Required work: Copy every line of the data below back out unchanged, in the same order.

Available data:
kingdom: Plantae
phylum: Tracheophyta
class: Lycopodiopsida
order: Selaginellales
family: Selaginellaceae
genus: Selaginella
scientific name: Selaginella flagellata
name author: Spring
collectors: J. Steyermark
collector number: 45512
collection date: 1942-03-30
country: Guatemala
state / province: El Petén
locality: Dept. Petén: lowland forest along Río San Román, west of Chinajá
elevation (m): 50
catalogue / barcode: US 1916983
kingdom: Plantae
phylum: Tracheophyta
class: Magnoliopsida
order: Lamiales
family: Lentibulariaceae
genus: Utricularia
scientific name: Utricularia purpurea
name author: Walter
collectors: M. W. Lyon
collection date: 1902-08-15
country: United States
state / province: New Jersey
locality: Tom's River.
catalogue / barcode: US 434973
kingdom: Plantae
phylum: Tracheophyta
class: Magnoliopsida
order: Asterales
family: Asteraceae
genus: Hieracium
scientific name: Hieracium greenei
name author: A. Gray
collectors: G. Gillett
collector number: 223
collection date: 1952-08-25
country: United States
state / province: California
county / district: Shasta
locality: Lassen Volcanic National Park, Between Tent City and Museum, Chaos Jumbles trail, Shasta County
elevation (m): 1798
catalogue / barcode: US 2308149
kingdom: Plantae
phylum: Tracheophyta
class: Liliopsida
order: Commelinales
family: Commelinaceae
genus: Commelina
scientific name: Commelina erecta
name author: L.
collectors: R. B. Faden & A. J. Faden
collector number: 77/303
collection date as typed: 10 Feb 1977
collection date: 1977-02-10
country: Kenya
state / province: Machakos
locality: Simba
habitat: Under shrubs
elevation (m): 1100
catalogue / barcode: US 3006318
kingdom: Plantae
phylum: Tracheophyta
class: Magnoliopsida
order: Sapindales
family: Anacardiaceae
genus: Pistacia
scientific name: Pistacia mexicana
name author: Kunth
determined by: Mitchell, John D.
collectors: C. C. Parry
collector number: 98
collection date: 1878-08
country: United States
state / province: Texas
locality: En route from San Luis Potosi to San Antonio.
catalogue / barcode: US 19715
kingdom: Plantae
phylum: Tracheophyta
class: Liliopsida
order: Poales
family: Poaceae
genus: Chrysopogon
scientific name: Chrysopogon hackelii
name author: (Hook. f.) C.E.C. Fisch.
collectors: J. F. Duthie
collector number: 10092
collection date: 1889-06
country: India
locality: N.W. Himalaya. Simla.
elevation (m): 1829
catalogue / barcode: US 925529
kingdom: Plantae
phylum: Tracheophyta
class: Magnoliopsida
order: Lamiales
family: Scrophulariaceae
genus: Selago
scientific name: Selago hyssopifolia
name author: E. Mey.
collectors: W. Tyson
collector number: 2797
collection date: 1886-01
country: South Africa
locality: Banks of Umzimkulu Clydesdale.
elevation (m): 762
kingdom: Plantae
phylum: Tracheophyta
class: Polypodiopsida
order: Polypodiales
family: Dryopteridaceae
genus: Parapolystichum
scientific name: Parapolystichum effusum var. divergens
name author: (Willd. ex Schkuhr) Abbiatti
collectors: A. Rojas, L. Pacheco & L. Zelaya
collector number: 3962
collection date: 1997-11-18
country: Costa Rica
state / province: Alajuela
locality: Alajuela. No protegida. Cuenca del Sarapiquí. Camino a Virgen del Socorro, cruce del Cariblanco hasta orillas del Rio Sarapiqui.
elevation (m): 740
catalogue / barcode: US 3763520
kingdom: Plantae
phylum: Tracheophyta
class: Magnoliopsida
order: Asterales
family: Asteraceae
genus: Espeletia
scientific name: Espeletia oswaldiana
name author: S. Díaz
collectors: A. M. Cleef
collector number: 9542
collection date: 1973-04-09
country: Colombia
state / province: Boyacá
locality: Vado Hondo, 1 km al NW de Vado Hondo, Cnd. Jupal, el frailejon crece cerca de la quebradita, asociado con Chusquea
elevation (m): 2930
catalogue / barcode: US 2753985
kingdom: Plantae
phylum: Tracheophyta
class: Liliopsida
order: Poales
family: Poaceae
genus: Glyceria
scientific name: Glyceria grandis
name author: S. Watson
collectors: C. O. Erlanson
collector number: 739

Task result:
kingdom: Plantae
phylum: Tracheophyta
class: Lycopodiopsida
order: Selaginellales
family: Selaginellaceae
genus: Selaginella
scientific name: Selaginella flagellata
name author: Spring
collectors: J. Steyermark
collector number: 45512
collection date: 1942-03-30
country: Guatemala
state / province: El Petén
locality: Dept. Petén: lowland forest along Río San Román, west of Chinajá
elevation (m): 50
catalogue / barcode: US 1916983
kingdom: Plantae
phylum: Tracheophyta
class: Magnoliopsida
order: Lamiales
family: Lentibulariaceae
genus: Utricularia
scientific name: Utricularia purpurea
name author: Walter
collectors: M. W. Lyon
collection date: 1902-08-15
country: United States
state / province: New Jersey
locality: Tom's River.
catalogue / barcode: US 434973
kingdom: Plantae
phylum: Tracheophyta
class: Magnoliopsida
order: Asterales
family: Asteraceae
genus: Hieracium
scientific name: Hieracium greenei
name author: A. Gray
collectors: G. Gillett
collector number: 223
collection date: 1952-08-25
country: United States
state / province: California
county / district: Shasta
locality: Lassen Volcanic National Park, Between Tent City and Museum, Chaos Jumbles trail, Shasta County
elevation (m): 1798
catalogue / barcode: US 2308149
kingdom: Plantae
phylum: Tracheophyta
class: Liliopsida
order: Commelinales
family: Commelinaceae
genus: Commelina
scientific name: Commelina erecta
name author: L.
collectors: R. B. Faden & A. J. Faden
collector number: 77/303
collection date as typed: 10 Feb 1977
collection date: 1977-02-10
country: Kenya
state / province: Machakos
locality: Simba
habitat: Under shrubs
elevation (m): 1100
catalogue / barcode: US 3006318
kingdom: Plantae
phylum: Tracheophyta
class: Magnoliopsida
order: Sapindales
family: Anacardiaceae
genus: Pistacia
scientific name: Pistacia mexicana
name author: Kunth
determined by: Mitchell, John D.
collectors: C. C. Parry
collector number: 98
collection date: 1878-08
country: United States
state / province: Texas
locality: En route from San Luis Potosi to San Antonio.
catalogue / barcode: US 19715
kingdom: Plantae
phylum: Tracheophyta
class: Liliopsida
order: Poales
family: Poaceae
genus: Chrysopogon
scientific name: Chrysopogon hackelii
name author: (Hook. f.) C.E.C. Fisch.
collectors: J. F. Duthie
collector number: 10092
collection date: 1889-06
country: India
locality: N.W. Himalaya. Simla.
elevation (m): 1829
catalogue / barcode: US 925529
kingdom: Plantae
phylum: Tracheophyta
class: Magnoliopsida
order: Lamiales
family: Scrophulariaceae
genus: Selago
scientific name: Selago hyssopifolia
name author: E. Mey.
collectors: W. Tyson
collector number: 2797
collection date: 1886-01
country: South Africa
locality: Banks of Umzimkulu Clydesdale.
elevation (m): 762
kingdom: Plantae
phylum: Tracheophyta
class: Polypodiopsida
order: Polypodiales
family: Dryopteridaceae
genus: Parapolystichum
scientific name: Parapolystichum effusum var. divergens
name author: (Willd. ex Schkuhr) Abbiatti
collectors: A. Rojas, L. Pacheco & L. Zelaya
collector number: 3962
collection date: 1997-11-18
country: Costa Rica
state / province: Alajuela
locality: Alajuela. No protegida. Cuenca del Sarapiquí. Camino a Virgen del Socorro, cruce del Cariblanco hasta orillas del Rio Sarapiqui.
elevation (m): 740
catalogue / barcode: US 3763520
kingdom: Plantae
phylum: Tracheophyta
class: Magnoliopsida
order: Asterales
family: Asteraceae
genus: Espeletia
scientific name: Espeletia oswaldiana
name author: S. Díaz
collectors: A. M. Cleef
collector number: 9542
collection date: 1973-04-09
country: Colombia
state / province: Boyacá
locality: Vado Hondo, 1 km al NW de Vado Hondo, Cnd. Jupal, el frailejon crece cerca de la quebradita, asociado con Chusquea
elevation (m): 2930
catalogue / barcode: US 2753985
kingdom: Plantae
phylum: Tracheophyta
class: Liliopsida
order: Poales
family: Poaceae
genus: Glyceria
scientific name: Glyceria grandis
name author: S. Watson
collectors: C. O. Erlanson
collector number: 739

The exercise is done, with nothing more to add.